→ Exercise directions: Reproduce every line of the records verbatim, omitting the pictures.

→ Rendered chart images:

· · · ·

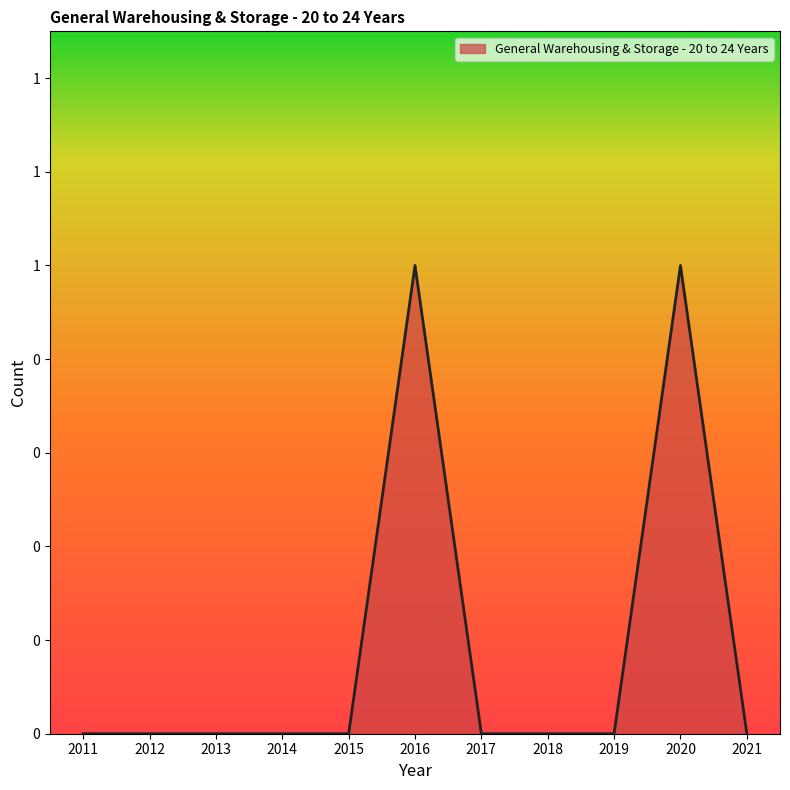

Rank the categories by value from highest to lowest.

2016, 2020, 2011, 2012, 2013, 2014, 2015, 2017, 2018, 2019, 2021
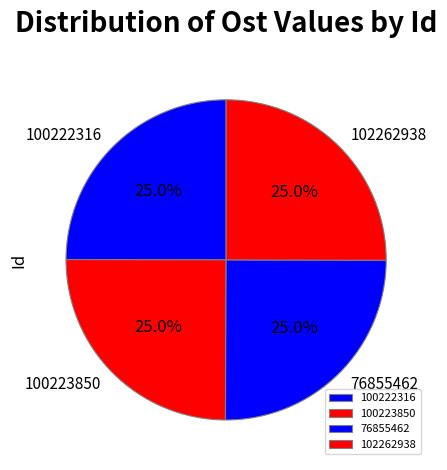

How much of the chart is everything except 76855462?

75.0%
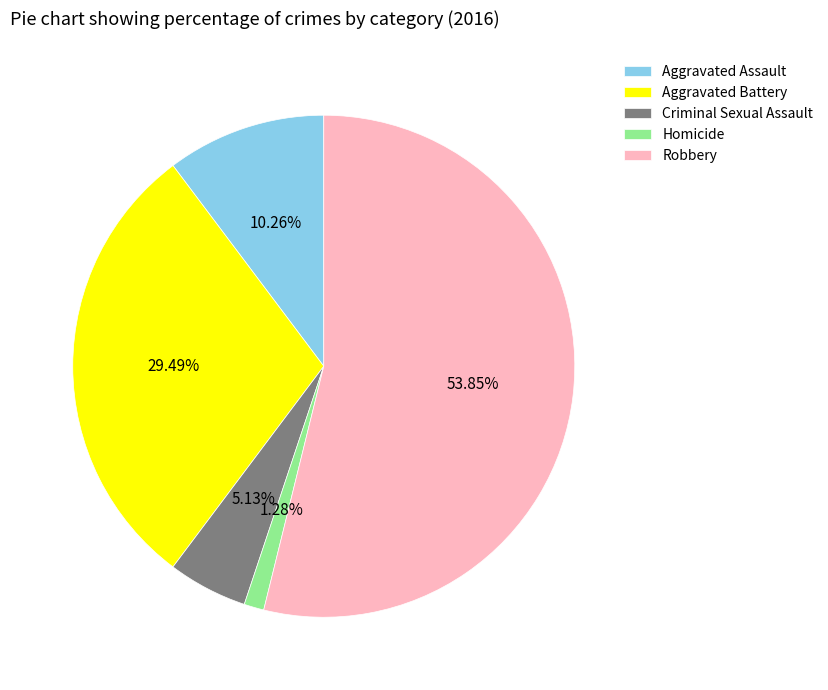

Which category has the smallest portion of the pie?

Homicide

· · · ·

→ Response to the exercise:
Rank the categories by value from highest to lowest.

2016, 2020, 2011, 2012, 2013, 2014, 2015, 2017, 2018, 2019, 2021

How much of the chart is everything except 76855462?

75.0%

Which category has the smallest portion of the pie?

Homicide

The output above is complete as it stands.